August 26th and 27th, 2014
South of Manti we meet the Sevier River again and enter the Sevier Valley to find the town of Richfield. With its 7,500 people, Richfield is the largest town in central Utah. I stay here two days in a motel with a good internet connection in order to get caught up on some work. As mentioned earlier, as I travel I continue to work on translations and corrections of scientific articles.
Currently working on: Sewage sludge application in a forest plantation: effects on trace metal transfer in soil-plant-snail continuum
Like Manti, Richfield is a pleasant town with many nice old houses (many of them even nicer and more characteristic than in Manti), but I’ve already taken enough pictures of houses. Richfield also has all the services you might want and so I seek some advice about my computer at Intermountain Computer Services where Noah is very helpful. I also get a very good haircut from Julie at Tangles.

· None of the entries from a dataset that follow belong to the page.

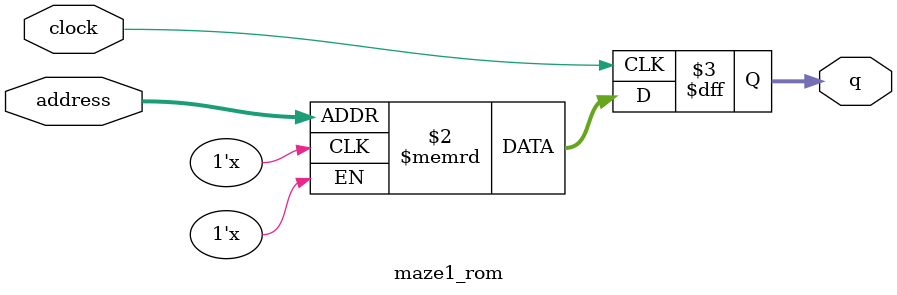
<source format=sv>
module maze1_rom (
	input logic clock,
	input logic [12:0] address,
	output logic [11:0] q
);

logic [11:0] memory [0:4499] /* synthesis ram_init_file = "./maze1/maze1.mif" */;

always_ff @ (posedge clock) begin
	q <= memory[address];
end

endmodule

</source>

One day I drive out of Richfield to the town of Monroe, about 15 minutes south, where an old hot springs resort now called Mystic Hot Springs is to be found. The proprietor, Mystic Mike, took over the resort in about 1996 and also organizes concerts and other artistic activities on the site. However, I get the impression that Mystic Mike is a bit overwhelmed by the magnitude of his undertaking. The grounds are not kept up very well, yet Mystic is still an interesting place. I cite their mission statement and disclaimer:
“Mission Statement: Mystic Hot Springs creates an authentic environment which raises self-awareness by direct experience with nature, art and antiquities.”

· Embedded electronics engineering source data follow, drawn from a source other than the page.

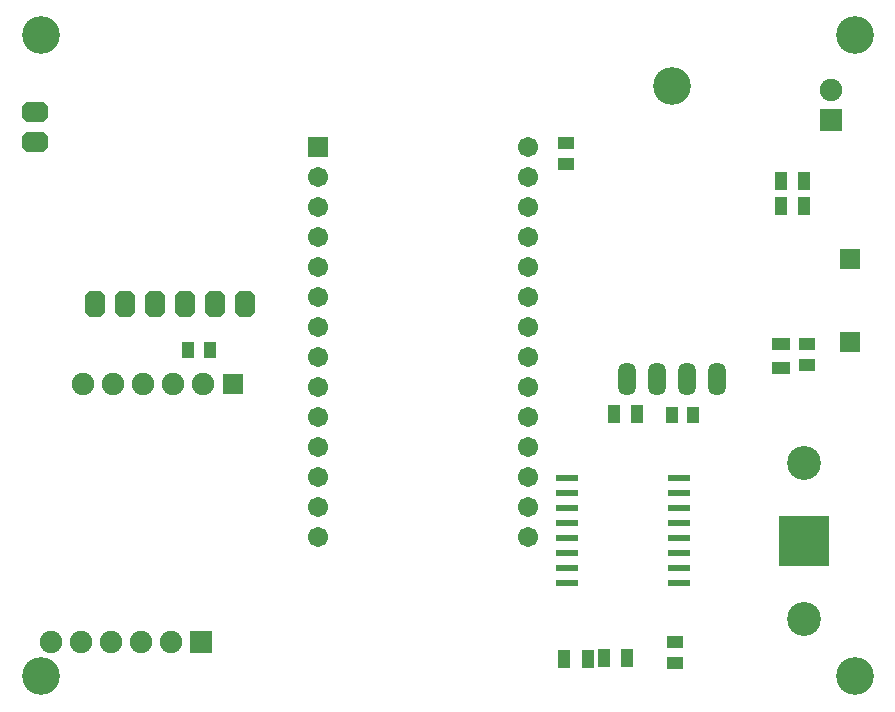
<source format=gts>
%FSTAX25Y25*%
%MOIN*%
%SFA1B1*%

%IPPOS*%
%AMD30*
4,1,8,-0.034000,0.027000,-0.034000,-0.027000,-0.017000,-0.044000,0.017000,-0.044000,0.034000,-0.027000,0.034000,0.027000,0.017000,0.044000,-0.017000,0.044000,-0.034000,0.027000,0.0*
%
%AMD31*
4,1,8,-0.027000,-0.034000,0.027000,-0.034000,0.044000,-0.017000,0.044000,0.017000,0.027000,0.034000,-0.027000,0.034000,-0.044000,0.017000,-0.044000,-0.017000,-0.027000,-0.034000,0.0*
%
%ADD18R,0.074000X0.021000*%
%ADD19R,0.044000X0.057000*%
%ADD20R,0.057000X0.044000*%
%ADD25R,0.039500X0.059180*%
%ADD26R,0.167840X0.167840*%
%ADD27R,0.059180X0.039500*%
%ADD28R,0.070990X0.070990*%
%ADD29C,0.126110*%
G04~CAMADD=30~4~0.0~0.0~880.0~680.0~0.0~170.0~0~0.0~0.0~0.0~0.0~0~0.0~0.0~0.0~0.0~0~0.0~0.0~0.0~90.0~680.0~880.0*
%ADD30D30*%
G04~CAMADD=31~4~0.0~0.0~880.0~680.0~0.0~170.0~0~0.0~0.0~0.0~0.0~0~0.0~0.0~0.0~0.0~0~0.0~0.0~0.0~180.0~880.0~680.0*
%ADD31D31*%
%ADD32C,0.074930*%
%ADD33R,0.074930X0.074930*%
%ADD34R,0.067060X0.067060*%
%ADD35O,0.059500X0.110990*%
%ADD36C,0.067060*%
%ADD37R,0.067060X0.067060*%
%ADD38R,0.074930X0.074930*%
%ADD39C,0.113120*%
%LNgateway-1*%
%LPD*%
G54D18*
X018525Y00406D03*
Y00456D03*
Y00506D03*
Y00556D03*
Y00606D03*
Y00656D03*
Y00706D03*
Y00756D03*
X022255D03*
Y00706D03*
Y00656D03*
Y00606D03*
Y00556D03*
Y00506D03*
Y00456D03*
Y00406D03*
G54D19*
X022705Y00969D03*
X021995D03*
X006595Y01184D03*
X005885D03*
G54D20*
X0221Y001395D03*
Y002105D03*
X01847Y018735D03*
Y018025D03*
X02651Y012055D03*
Y011345D03*
G54D25*
X0192037Y00155D03*
X0184163D03*
X0197263Y00158D03*
X0205137D03*
X0200663Y00971D03*
X0208537D03*
X0256363Y01749D03*
X0264237D03*
Y01663D03*
X0256363D03*
G54D26*
X02642Y00548D03*
G54D27*
X02565Y0112463D03*
Y0120337D03*
G54D28*
X02793Y0121057D03*
Y0148616D03*
G54D29*
X0281Y00097D03*
X00097D03*
Y02233D03*
X0281D03*
X022Y02063D03*
G54D30*
X00676Y01338D03*
X00776D03*
X00576D03*
X00476D03*
X00376D03*
X00276D03*
G54D31*
X00076Y01979D03*
Y01879D03*
G54D32*
X00131Y00212D03*
X00231D03*
X00331D03*
X00431D03*
X00531D03*
X0063754Y0107231D03*
X0053754D03*
X0043754D03*
X0033754D03*
X0023754D03*
X0273Y0205D03*
G54D33*
X00631Y00212D03*
G54D34*
X0073754Y0107231D03*
G54D35*
X0235Y01088D03*
X0225D03*
X0215D03*
X0205D03*
G54D36*
X0172Y0056D03*
Y0066D03*
Y0076D03*
Y0086D03*
Y0096D03*
Y0106D03*
Y0116D03*
Y0126D03*
Y0136D03*
Y0146D03*
Y0156D03*
Y0166D03*
Y0176D03*
X0102Y0056D03*
Y0066D03*
Y0076D03*
Y0086D03*
Y0096D03*
Y0106D03*
Y0116D03*
Y0126D03*
Y0136D03*
Y0146D03*
Y0156D03*
Y0166D03*
Y0176D03*
X0172Y0186D03*
G54D37*
X0102Y0186D03*
G54D38*
X0273Y0195D03*
G54D39*
X02642Y0080804D03*
Y0028796D03*
M02*
</source>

“Disclaimer: Mystic Hot Springs is a one of a kind place. You will not find it anywhere else. Some say it’s like stepping back in time to the 60’s or 70’s. Things are imperfect. We realize that there’s a lot we could do to improve it. We understand that things are always changing. We have learned to appreciate it for what it is at this moment.”

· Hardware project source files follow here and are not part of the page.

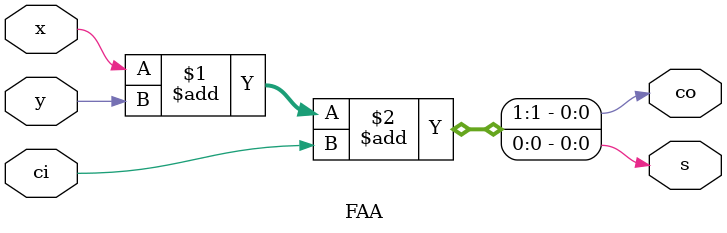
<source format=v>
`timescale 1ns / 1ps

module FAA(x,y,ci,s,co);

input x,y;
input ci;
output  s;
output co;


assign {co,s}=x+y+ci;


endmodule

</source>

You can learn more about Mystic Hot Springs here.
What is remarkable here are the solid rock formations that have that have been created through the flow of the heavily mineralized waters:
Hot springs parsnips perched upon a giant tomato?
With some background scenery:
The waters flow from this spring…
…through a series of ditches:
At one point the ditches pass under these greenhouses…
…where we find these plants…
The waters soon reach the soaking tubs and pools. But first we are informed of Mystic’s policy:
No alcohol, no glass, no dogs…these are standards at any developed hot springs resort. But no nudity? I find that disappointing as it seems to me that soaking in hot springs while nude is the most natural thing in the world. Yet I understand that, in the midst of a very conservative community, Mystic Mike can’t exactly allow the locals to think that a bunch of people are running about naked just blocks from their homes.
Mystic has many individual soaking tubs that are, in fact, real bath tubs:
One of them is being absorbed by the rock:
The main pools:
The waters finally flow into these ponds:
Since it overlooks the Sevier Valley and the town of Monroe, Mystic is a good place to take pictures:
As you can see once again, the desert is never far.
And neither is suburbia:
On its grounds Mystic has a number of bungalows that can be rented:
This one is an old pioneer cabin that has been transported here from elsewhere. Up and down the Sevier Valley I’ve seen many old structures such as this one.
Some of the bungalows seem not to have been finished yet:
There are also a number of other inhabitants at Mystic:
The day’s soaking experience is quiet and relaxing. Mission accomplished.
I’ll soon be leaving this area. A whole series of national parks awaits me in southern Utah.